__INSTRUCTIONS TO FOLLOW__. Please count the lines in the data below that contain the string "Легран", treating case as significant, and give only the number.

[Start of Attachment]

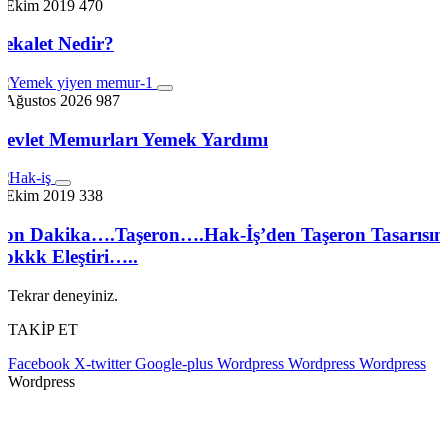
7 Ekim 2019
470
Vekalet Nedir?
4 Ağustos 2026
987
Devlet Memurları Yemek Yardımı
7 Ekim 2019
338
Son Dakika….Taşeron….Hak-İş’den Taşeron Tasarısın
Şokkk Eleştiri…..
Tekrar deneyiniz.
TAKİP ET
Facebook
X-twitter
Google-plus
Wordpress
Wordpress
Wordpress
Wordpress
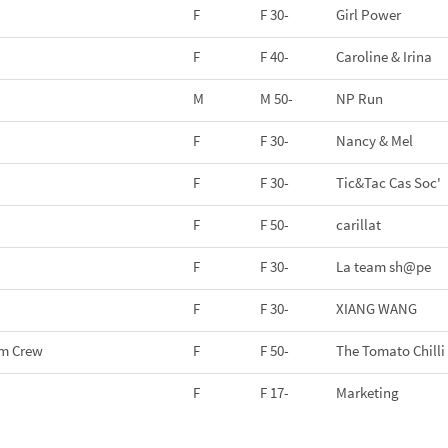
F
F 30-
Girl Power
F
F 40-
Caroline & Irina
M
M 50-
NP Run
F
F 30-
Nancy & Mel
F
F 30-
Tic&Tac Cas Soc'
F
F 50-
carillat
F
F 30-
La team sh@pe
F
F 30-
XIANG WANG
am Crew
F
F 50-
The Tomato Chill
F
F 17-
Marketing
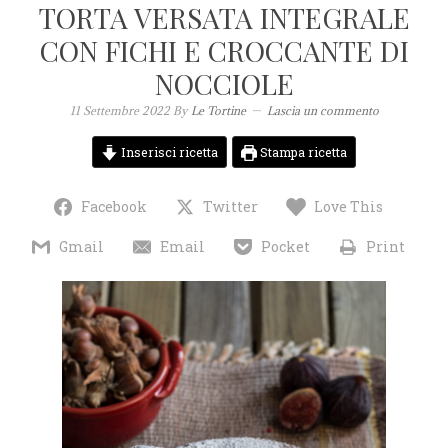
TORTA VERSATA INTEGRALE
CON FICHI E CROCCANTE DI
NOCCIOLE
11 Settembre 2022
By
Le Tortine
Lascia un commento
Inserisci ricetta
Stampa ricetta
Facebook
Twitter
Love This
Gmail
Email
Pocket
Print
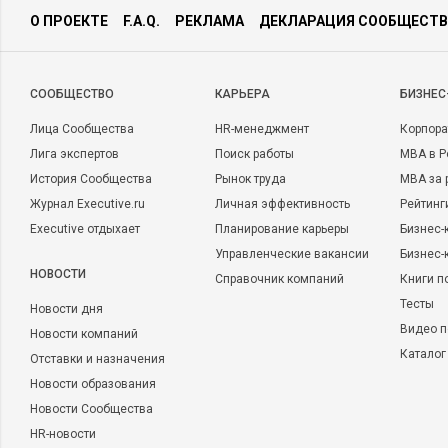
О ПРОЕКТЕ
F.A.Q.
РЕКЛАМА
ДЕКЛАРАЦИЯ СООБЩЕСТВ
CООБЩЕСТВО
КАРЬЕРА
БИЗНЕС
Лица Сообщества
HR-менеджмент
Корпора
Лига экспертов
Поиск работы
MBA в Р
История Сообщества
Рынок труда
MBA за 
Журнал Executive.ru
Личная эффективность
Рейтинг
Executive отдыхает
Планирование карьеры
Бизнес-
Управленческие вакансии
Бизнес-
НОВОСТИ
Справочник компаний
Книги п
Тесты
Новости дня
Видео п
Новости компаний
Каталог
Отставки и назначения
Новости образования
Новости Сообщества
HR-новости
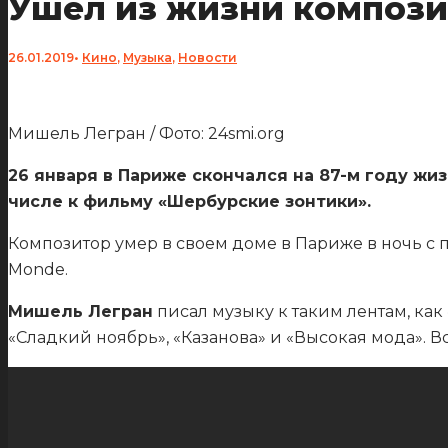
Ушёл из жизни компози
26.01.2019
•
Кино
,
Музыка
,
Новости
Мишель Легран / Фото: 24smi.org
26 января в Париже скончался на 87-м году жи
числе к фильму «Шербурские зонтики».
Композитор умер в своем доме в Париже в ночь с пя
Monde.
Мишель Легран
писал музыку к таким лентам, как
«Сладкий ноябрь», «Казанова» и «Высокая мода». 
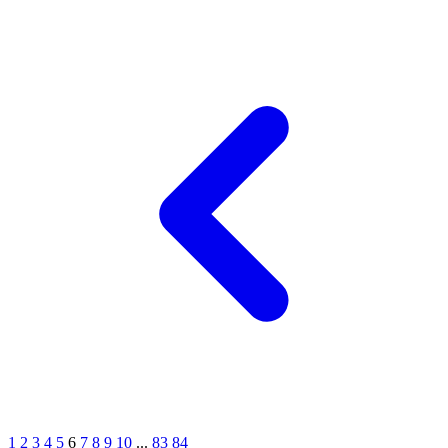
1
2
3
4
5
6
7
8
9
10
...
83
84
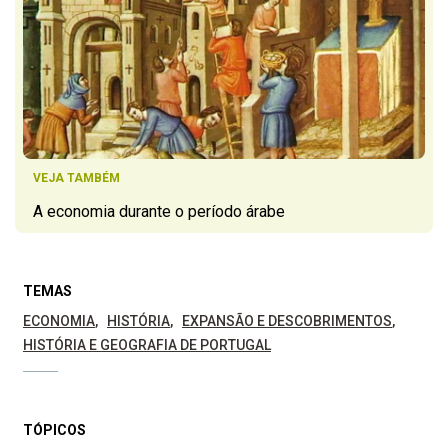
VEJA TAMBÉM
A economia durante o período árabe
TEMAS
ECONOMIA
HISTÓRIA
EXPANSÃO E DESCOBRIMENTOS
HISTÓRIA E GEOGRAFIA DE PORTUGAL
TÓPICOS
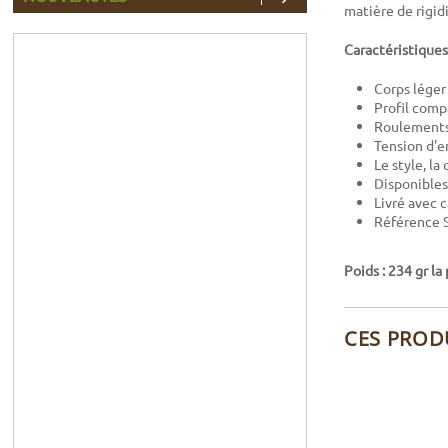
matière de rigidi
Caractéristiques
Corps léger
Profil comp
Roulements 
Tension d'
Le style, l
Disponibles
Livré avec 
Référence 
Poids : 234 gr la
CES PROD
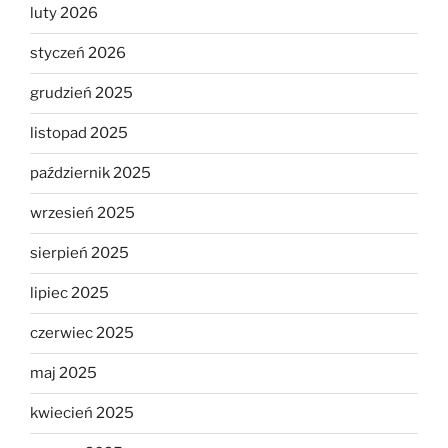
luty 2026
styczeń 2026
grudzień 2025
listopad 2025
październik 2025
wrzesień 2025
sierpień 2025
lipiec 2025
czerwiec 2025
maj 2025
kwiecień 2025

[End of Attachment]
[Start of Attachment]

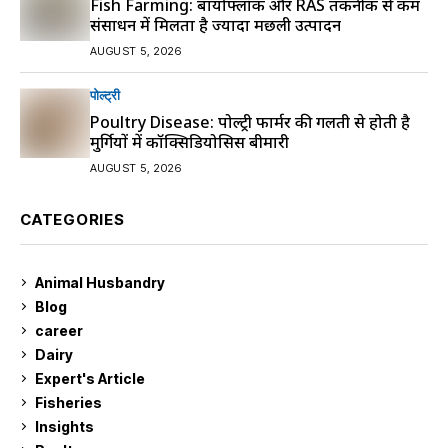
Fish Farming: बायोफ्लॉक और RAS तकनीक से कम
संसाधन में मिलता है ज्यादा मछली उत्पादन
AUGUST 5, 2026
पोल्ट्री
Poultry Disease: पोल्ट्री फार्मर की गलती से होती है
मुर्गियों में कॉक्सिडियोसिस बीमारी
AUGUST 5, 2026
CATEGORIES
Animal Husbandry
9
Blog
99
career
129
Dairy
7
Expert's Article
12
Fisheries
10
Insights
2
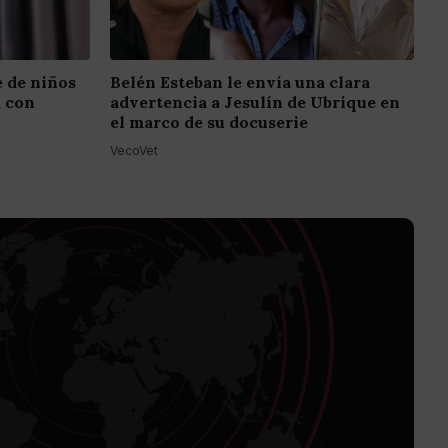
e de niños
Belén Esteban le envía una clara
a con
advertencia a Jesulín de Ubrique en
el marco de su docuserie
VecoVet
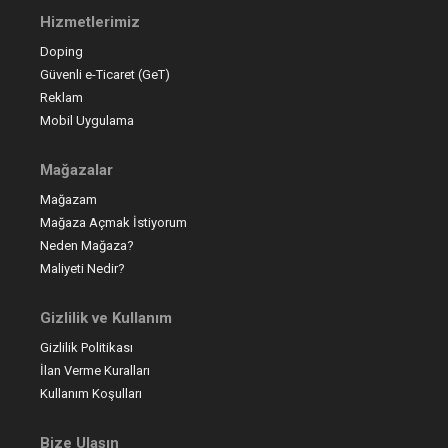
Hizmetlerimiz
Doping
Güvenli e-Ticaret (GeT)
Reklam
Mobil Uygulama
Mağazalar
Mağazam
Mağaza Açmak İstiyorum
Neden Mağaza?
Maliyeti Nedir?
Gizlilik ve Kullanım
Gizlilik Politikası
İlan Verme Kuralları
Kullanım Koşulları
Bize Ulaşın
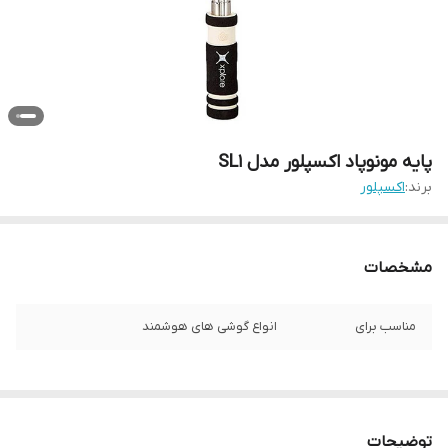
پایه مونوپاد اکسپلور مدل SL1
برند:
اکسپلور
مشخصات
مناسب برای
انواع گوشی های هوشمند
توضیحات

[End of Attachment]
[Start of Attachment]

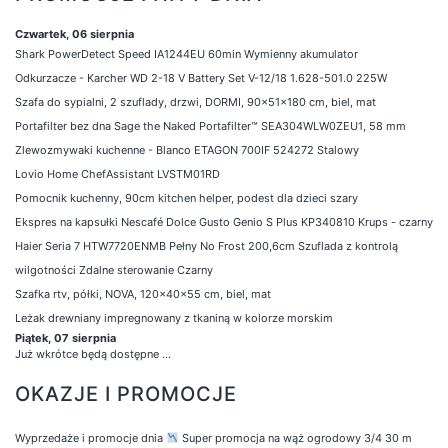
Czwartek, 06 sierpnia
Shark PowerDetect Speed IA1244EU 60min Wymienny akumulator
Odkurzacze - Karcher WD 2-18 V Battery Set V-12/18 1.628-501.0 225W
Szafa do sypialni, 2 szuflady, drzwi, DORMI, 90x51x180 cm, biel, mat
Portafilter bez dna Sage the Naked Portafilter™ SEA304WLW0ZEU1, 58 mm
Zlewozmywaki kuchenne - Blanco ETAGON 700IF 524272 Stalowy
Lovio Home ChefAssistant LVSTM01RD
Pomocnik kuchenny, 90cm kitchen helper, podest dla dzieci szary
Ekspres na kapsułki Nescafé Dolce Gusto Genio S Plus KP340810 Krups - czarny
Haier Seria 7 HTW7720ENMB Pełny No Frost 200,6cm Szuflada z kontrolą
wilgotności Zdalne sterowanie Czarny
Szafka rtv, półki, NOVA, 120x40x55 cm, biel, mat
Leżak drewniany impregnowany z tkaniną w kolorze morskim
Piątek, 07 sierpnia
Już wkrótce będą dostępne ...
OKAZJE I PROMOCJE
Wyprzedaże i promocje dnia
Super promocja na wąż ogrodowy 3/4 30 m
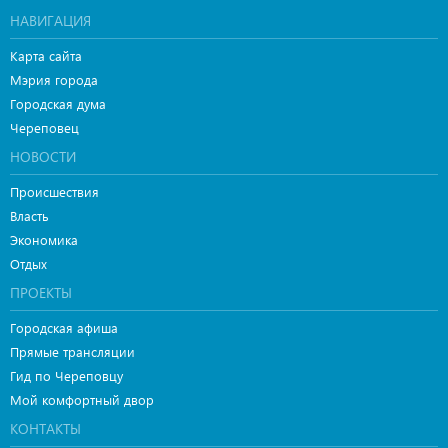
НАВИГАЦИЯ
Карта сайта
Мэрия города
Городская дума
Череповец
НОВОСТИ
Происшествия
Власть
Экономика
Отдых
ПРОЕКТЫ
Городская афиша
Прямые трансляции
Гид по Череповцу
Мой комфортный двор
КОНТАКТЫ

[End of Attachment]

__TASK OUTPUT__. 2